Agreement among the three assessed growth charts for each definition of EUGR was good or very good for EUGR criteria by length and head circumference. EUGR by weight, which has been traditionally used for the definition, has good concordance only for the cross-sectional EUGR criteria and is moderate for the rest of the criteria of EUGR by weight (longitudinal, “true” cross-sectional, and “true” longitudinal) in VLBW infants. Results are consistent with those from González-García et al. [37]. In contrast, a study from Lan et al. [42] reported low concordances for cross-sectional EUGR for weight, length, and head circumference with Fenton and Intergrowth-21st in infants < 32 weeks of GA, with good concordance between those previously described for longitudinal EUGR. Previous studies have also reported low agreement between the cross-sectional and longitudinal definitions of EUGR with Cohen’s kappa coefficient from 0.07 to 0.38 [6]. Moreover, a recent study from 2024 has evaluated the same growth curves used in our study (Fenton, Olsen, and INTERGROWTH-21st) and studied the discrimination power of the curves for the risk of mortality in different populations, finding that INTERGROWTH-21st fetal growth curves had the strongest discrimination power for very-low-birthweight infants, the population assessed in our study [44].

It is important to consider that INTERGROWTH-21st preterm postnatal growth standards present some particularities for the anthropometric evaluation of preterm infants. While length and head circumference can be monitored with this standard from birth, as physiological weight loss was not considered for their development, weight centiles may be assigned and evaluated when preterms start regaining weight.

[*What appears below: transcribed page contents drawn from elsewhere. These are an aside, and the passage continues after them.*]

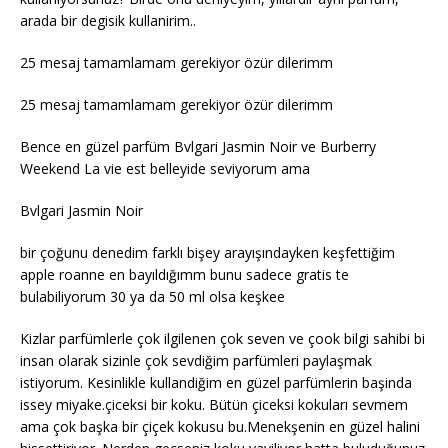
arada bir degisik kullanirim..
25 mesaj tamamlamam gerekiyor özür dilerimm
25 mesaj tamamlamam gerekiyor özür dilerimm
Bence en güzel parfüm Bvlgari Jasmin Noir ve Burberry
Weekend La vie est belleyide seviyorum ama
Bvlgari Jasmin Noir
bir çoğunu denedim farklı bişey arayışındayken keşfettiğim
apple roanne en bayıldığımm bunu sadece gratis te
bulabiliyorum 30 ya da 50 ml olsa keşkee
Kizlar parfümlerle çok ilgilenen çok seven ve çook bilgi sahibi bi
insan olarak sizinle çok sevdiğim parfümleri paylaşmak
istiyorum. Kesinlikle kullandiğim en güzel parfümlerin başinda
issey miyake.çiceksi bir koku. Bütün çiceksi kokuları sevmem
ama çok başka bir çiçek kokusu bu.Menekşenin en güzel halini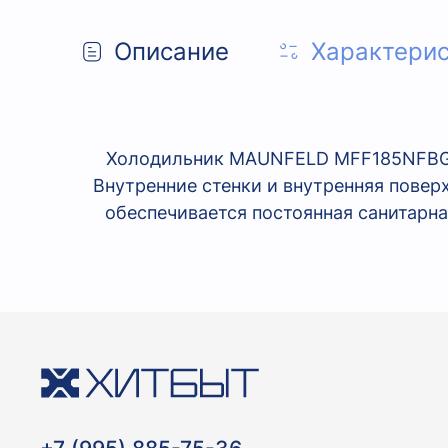
Описание
Характери
Холодильник MAUNFELD MFF185NFBG д
Внутренние стенки и внутренняя повер
обеспечивается постоянная санитарн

Considering all the above presented, it is crucial to be mindful of the significant variability of diagnosis depending on the choice of growth chart and definition of EUGR as establishing the diagnosis of EUGR will likely have a direct impact on the clinical evaluation and follow-up of the patients.

Limitations of the study include that our evaluation of EUGR in very-low-birthweight infants was conducted with the exclusion of infants born at less than 24 weeks of gestational age. This exclusion was performed due to the absence of percentiles and z-score for anthropometry at this gestational age with INTERGROWTH-21st, to allow comparisons among the three studied growth curves, but it may have impacted the results obtained. Moreover, the retrospective nature of the study conducted with limited data on nutrition practices did not allow us to study any potential association between changes in nutritional practices and EUGR. Another limitation of our study is that no follow-up after discharge from the hospital was included, so morbidities and mortality studied are limited to in-hospital. Finally, despite the study being multicenter and the size of the sample included, our study includes only infants cared for at hospitals participating in SEN1500, which can also limit the external validity of the study.

Conclusions

Prevalence of EUGR varied in our cohort of VLBW infants with the most commonly used definitions of the term (cross-sectional, longitudinal, “true” cross-sectional, and “true” longitudinal) using Fenton, Olsen, and Intergrowth-21st. Moreover, agreement among the three growth charts was moderate for all the definitions of EUGR by weight except cross-sectional and good or very good for length and head circumference. The choice of reference chart can impact the establishment of the diagnosis of EUGR.